__RECORDS FOR THE TASK__:
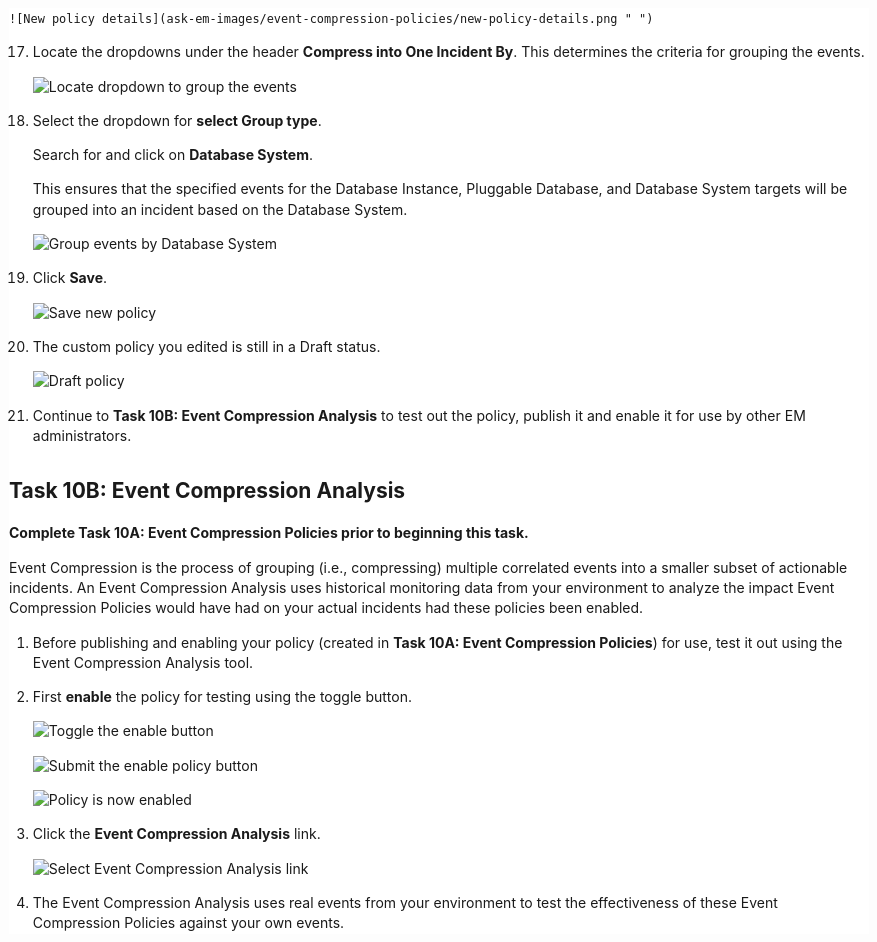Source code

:     ![New policy details](ask-em-images/event-compression-policies/new-policy-details.png " ") 

17. Locate the dropdowns under the header **Compress into One Incident By**. This determines the criteria for grouping the events.

    ![Locate dropdown to group the events](ask-em-images/event-compression-policies/compress-by.png " ") 

18. Select the dropdown for **select Group type**. 

    Search for and click on **Database System**. 
    
    This ensures that the specified events for the Database Instance, Pluggable Database, and Database System targets will be grouped into an incident based on the Database System.

    ![Group events by Database System](ask-em-images/event-compression-policies/database-system.png " ") 

19. Click **Save**.

    ![Save new policy](ask-em-images/event-compression-policies/save-new-policy.png " ") 

20. The custom policy you edited is still in a Draft status. 

    ![Draft policy](ask-em-images/event-compression-policies/new-policy-draft.png " ") 

21. Continue to **Task 10B: Event Compression Analysis** to test out the policy, publish it and enable it for use by other EM administrators.


## Task 10B: Event Compression Analysis

**Complete Task 10A: Event Compression Policies prior to beginning this task.**

Event Compression is the process of grouping (i.e., compressing) multiple correlated events into a smaller subset of actionable incidents. An Event Compression Analysis uses historical monitoring data from your environment to analyze the impact Event Compression Policies would have had on your actual incidents had these policies been enabled. 

1. Before publishing and enabling your policy (created in **Task 10A: Event Compression Policies**) for use, test it out using the Event Compression Analysis tool.

2. First **enable** the policy for testing using the toggle button.

    ![Toggle the enable button](ask-em-images/event-compression-analysis/disabled-toggle.png " ")

    ![Submit the enable policy button](ask-em-images/event-compression-analysis/submit-enablement.png " ")

    ![Policy is now enabled](ask-em-images/event-compression-analysis/enabled-toggle.png " ")

3. Click the **Event Compression Analysis** link.

    ![Select Event Compression Analysis link](ask-em-images/event-compression-analysis/link-to-analysis.png " ")

4. The Event Compression Analysis uses real events from your environment to test the effectiveness of these Event Compression Policies against your own events.

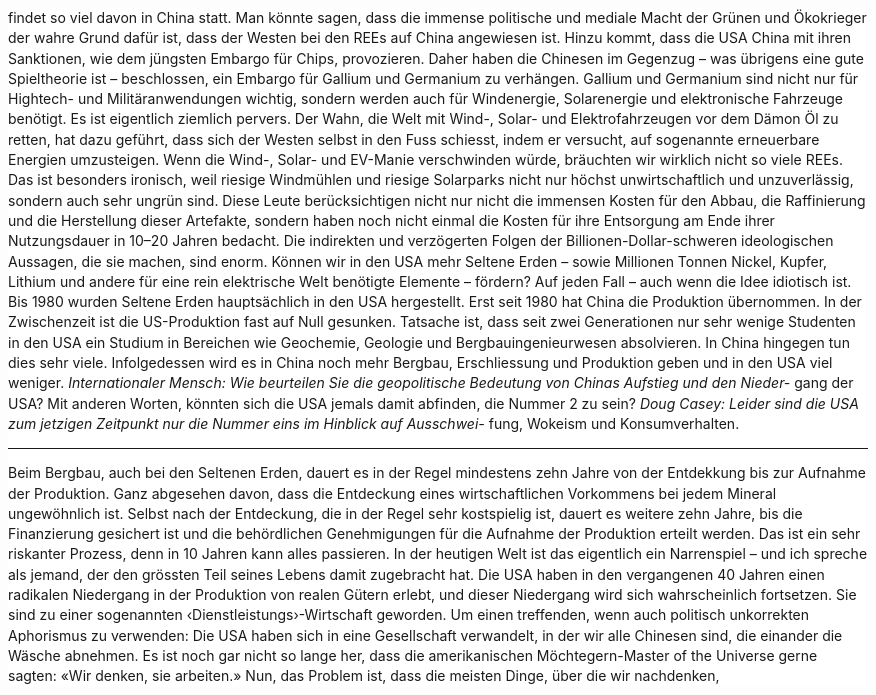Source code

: findet so viel davon in China statt.
Man könnte sagen, dass die immense politische und mediale Macht der Grünen und Ökokrieger der wahre
Grund dafür ist, dass der Westen bei den REEs auf China angewiesen ist.
Hinzu kommt, dass die USA China mit ihren Sanktionen, wie dem jüngsten Embargo für Chips, provozieren.
Daher haben die Chinesen im Gegenzug – was übrigens eine gute Spieltheorie ist – beschlossen, ein Embargo für Gallium und Germanium zu verhängen. Gallium und Germanium sind nicht nur für Hightech- und
Militäranwendungen wichtig, sondern werden auch für Windenergie, Solarenergie und elektronische Fahrzeuge benötigt.
Es ist eigentlich ziemlich pervers. Der Wahn, die Welt mit Wind-, Solar- und Elektrofahrzeugen vor dem
Dämon Öl zu retten, hat dazu geführt, dass sich der Westen selbst in den Fuss schiesst, indem er versucht,
auf sogenannte erneuerbare Energien umzusteigen. Wenn die Wind-, Solar- und EV-Manie verschwinden
würde, bräuchten wir wirklich nicht so viele REEs.
Das ist besonders ironisch, weil riesige Windmühlen und riesige Solarparks nicht nur höchst unwirtschaftlich und unzuverlässig, sondern auch sehr ungrün sind. Diese Leute berücksichtigen nicht nur nicht die
immensen Kosten für den Abbau, die Raffinierung und die Herstellung dieser Artefakte, sondern haben
noch nicht einmal die Kosten für ihre Entsorgung am Ende ihrer Nutzungsdauer in 10–20 Jahren bedacht.
Die indirekten und verzögerten Folgen der Billionen-Dollar-schweren ideologischen Aussagen, die sie
machen, sind enorm.
Können wir in den USA mehr Seltene Erden – sowie Millionen Tonnen Nickel, Kupfer, Lithium und andere
für eine rein elektrische Welt benötigte Elemente – fördern? Auf jeden Fall – auch wenn die Idee idiotisch
ist. Bis 1980 wurden Seltene Erden hauptsächlich in den USA hergestellt. Erst seit 1980 hat China die Produktion übernommen. In der Zwischenzeit ist die US-Produktion fast auf Null gesunken.
Tatsache ist, dass seit zwei Generationen nur sehr wenige Studenten in den USA ein Studium in Bereichen
wie Geochemie, Geologie und Bergbauingenieurwesen absolvieren. In China hingegen tun dies sehr viele.
Infolgedessen wird es in China noch mehr Bergbau, Erschliessung und Produktion geben und in den USA
viel weniger.
_Internationaler Mensch: Wie beurteilen Sie die geopolitische Bedeutung von Chinas Aufstieg und den Nieder-_
gang der USA? Mit anderen Worten, könnten sich die USA jemals damit abfinden, die Nummer 2 zu sein?
_Doug Casey: Leider sind die USA zum jetzigen Zeitpunkt nur die Nummer eins im Hinblick auf Ausschwei-_
fung, Wokeism und Konsumverhalten.


-----

Beim Bergbau, auch bei den Seltenen Erden, dauert es in der Regel mindestens zehn Jahre von der Entdekkung bis zur Aufnahme der Produktion. Ganz abgesehen davon, dass die Entdeckung eines wirtschaftlichen
Vorkommens bei jedem Mineral ungewöhnlich ist. Selbst nach der Entdeckung, die in der Regel sehr kostspielig ist, dauert es weitere zehn Jahre, bis die Finanzierung gesichert ist und die behördlichen Genehmigungen für die Aufnahme der Produktion erteilt werden. Das ist ein sehr riskanter Prozess, denn in 10 Jahren kann alles passieren. In der heutigen Welt ist das eigentlich ein Narrenspiel – und ich spreche als
jemand, der den grössten Teil seines Lebens damit zugebracht hat.
Die USA haben in den vergangenen 40 Jahren einen radikalen Niedergang in der Produktion von realen
Gütern erlebt, und dieser Niedergang wird sich wahrscheinlich fortsetzen. Sie sind zu einer sogenannten
‹Dienstleistungs›-Wirtschaft geworden. Um einen treffenden, wenn auch politisch unkorrekten Aphorismus
zu verwenden: Die USA haben sich in eine Gesellschaft verwandelt, in der wir alle Chinesen sind, die einander die Wäsche abnehmen.
Es ist noch gar nicht so lange her, dass die amerikanischen Möchtegern-Master of the Universe gerne sagten: «Wir denken, sie arbeiten.» Nun, das Problem ist, dass die meisten Dinge, über die wir nachdenken,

__WHAT IS BEING ASKED__:
Starting at the line above that contains "in China statt.", repeat each line exactly up to and including the line that contains "würde, bräuchten wir", and stop there.

__ANSWER FOR THE TASK__:
: findet so viel davon in China statt.
Man könnte sagen, dass die immense politische und mediale Macht der Grünen und Ökokrieger der wahre
Grund dafür ist, dass der Westen bei den REEs auf China angewiesen ist.
Hinzu kommt, dass die USA China mit ihren Sanktionen, wie dem jüngsten Embargo für Chips, provozieren.
Daher haben die Chinesen im Gegenzug – was übrigens eine gute Spieltheorie ist – beschlossen, ein Embargo für Gallium und Germanium zu verhängen. Gallium und Germanium sind nicht nur für Hightech- und
Militäranwendungen wichtig, sondern werden auch für Windenergie, Solarenergie und elektronische Fahrzeuge benötigt.
Es ist eigentlich ziemlich pervers. Der Wahn, die Welt mit Wind-, Solar- und Elektrofahrzeugen vor dem
Dämon Öl zu retten, hat dazu geführt, dass sich der Westen selbst in den Fuss schiesst, indem er versucht,
auf sogenannte erneuerbare Energien umzusteigen. Wenn die Wind-, Solar- und EV-Manie verschwinden
würde, bräuchten wir wirklich nicht so viele REEs.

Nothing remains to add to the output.